Quantum Organ – Pauli Exclusion Principle

All quantum states originate from a mirror plane.

We generate the spin states up and down by means of the double arrow shown here. We can generate combined states with two spins by shifting the double arrow to the respective position of the first spin. This shift gives us four combinations: up/up, up/down, down/up, and down/down.

Symmetries under exchange are a key for a deeper understanding of double spin states, and multiple particle systems in quantum physics in general. We have seen such symmetries already when we analyzed classical vibrational states. Let us recall the cup with a handle.

When we mirror at the handle on the plane shown here, the state with the antinode at the handle merges into itself. The state with the node at the handle, however, becomes its own negative.

An exchange of A with B thus results either in symmetry, AB₊, or antisymmetry, AB_–.

Symmetry or antisymmetry under exchange of A and B can be found again as a principle in two-particle states. Combinations of two indistinguishable spins overlap, creating joint vibrational modes that are either symmetric or antisymmetric under exchange of spins A and B.

The three symmetrical spin combinations are called triplets. The antisymmetric combination is known as a singlet.

The entire two-electron state consists of a position and a spin state. The symmetrical spin triplet joins with the antisymmetric position, and the antisymmetric spin singlet joins with the symmetrical position.

This is the Pauli Exclusion Principle: the state of two electrons A and B must be antisymmetric!

However, it also follows from the Pauli principle that each spin state can be occupied only once.

This is due to the ambiguity: a rotation by 360° changes the sign of a spin! The basis state is reached again only after 720°. In case of a single spin, this is irrelevant, because the phase of the spinning wheel cannot be observed.

However, if the same spin state is occupied twice, exchanging the particles A and B or rotating one of the two spins by 360° will result in the exact opposite of the basis state. This is due to the ambiguity.

An identical state, however, can only be its own opposite when it is equal to zero.

So far, we have only analyzed states on one great circle. The geometry of the quantum dimension is much more complex. On the left hand-side, there is the two-dimensional spherical surface in three dimensions, which we are familiar with. On the right hand-side, we draw the corresponding points of the three-dimensional spherical surface in four dimensions. We project them stereographically, that is, we distort them, so that we are able to present them at all.

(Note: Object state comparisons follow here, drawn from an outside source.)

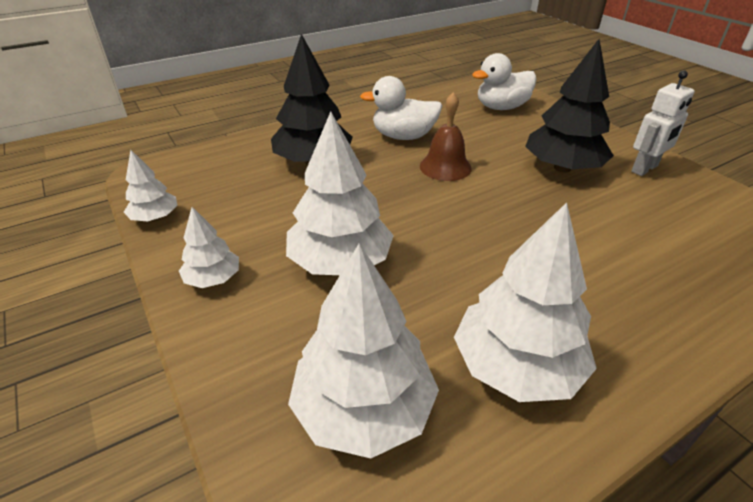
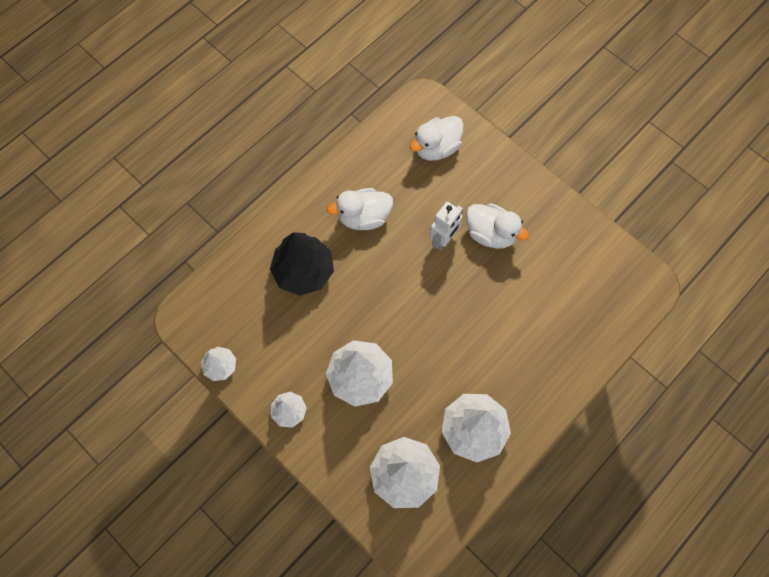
camera: 15 degrees left, 30 degrees up
(445, 167) = (405, 254): brown bell -> none
(562, 168) = (491, 234): black tree -> white duck
(645, 169) = (550, 221): white robot -> white robot (443, 239)

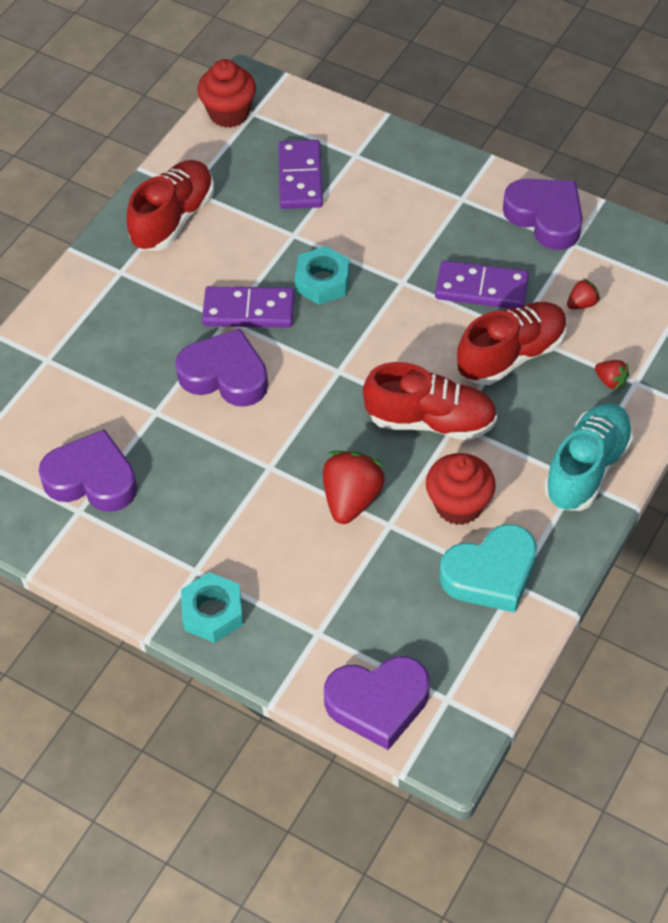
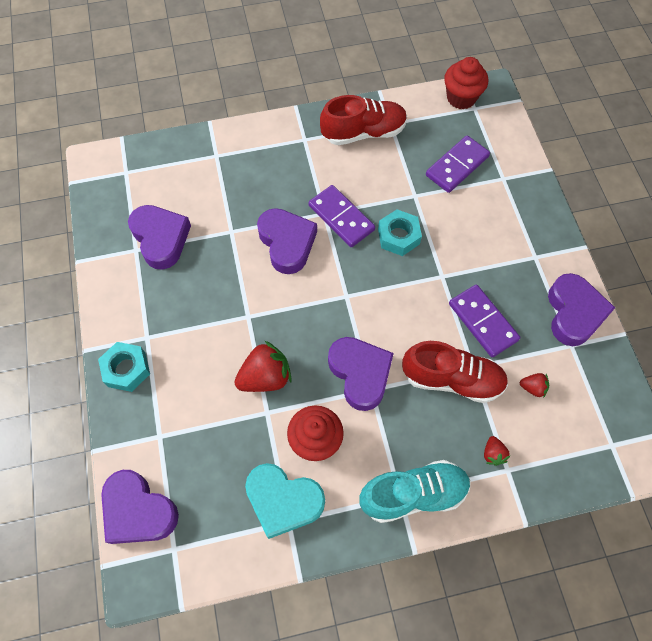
camera: 45 degrees right, 10 degrees up
(430, 421) = (360, 374): red shoe -> purple heart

In fact, the great circle in four dimensions is completed only after it has revolved around the sphere in three dimensions two times. This projection converts the nodal line of the spin state in the quantum dimension to a node on the Bloch sphere. The antipode of the node is the point with the maximum amplitude.

In fact, if we apply this projection, we will loose not only 360° per great circle, but also an entire dimension – the invisible phase. One point on the Bloch sphere corresponds to an entire great circle in the quantum dimension. All invisible phases are hidden in intertwined great circles.

Let us consider a group of points on the Bloch sphere. In the quantum dimension, this group corresponds to a fascinating system of intertwined rings.

This is just the beginning; the dawn of the quantum dimension. May I introduce myself? My name is Omega.